Action item
Everything in the entries is to be written out exactly, except for the pictures.
--- --- ---
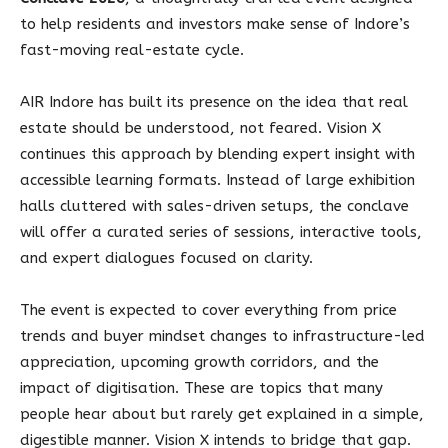
to help residents and investors make sense of Indore’s
fast-moving real-estate cycle.
AIR Indore has built its presence on the idea that real
estate should be understood, not feared. Vision X
continues this approach by blending expert insight with
accessible learning formats. Instead of large exhibition
halls cluttered with sales-driven setups, the conclave
will offer a curated series of sessions, interactive tools,
and expert dialogues focused on clarity.
The event is expected to cover everything from price
trends and buyer mindset changes to infrastructure-led
appreciation, upcoming growth corridors, and the
impact of digitisation. These are topics that many
people hear about but rarely get explained in a simple,
digestible manner. Vision X intends to bridge that gap.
--- --- ---
Response to the task
to help residents and investors make sense of Indore’s
fast-moving real-estate cycle.
AIR Indore has built its presence on the idea that real
estate should be understood, not feared. Vision X
continues this approach by blending expert insight with
accessible learning formats. Instead of large exhibition
halls cluttered with sales-driven setups, the conclave
will offer a curated series of sessions, interactive tools,
and expert dialogues focused on clarity.
The event is expected to cover everything from price
trends and buyer mindset changes to infrastructure-led
appreciation, upcoming growth corridors, and the
impact of digitisation. These are topics that many
people hear about but rarely get explained in a simple,
digestible manner. Vision X intends to bridge that gap.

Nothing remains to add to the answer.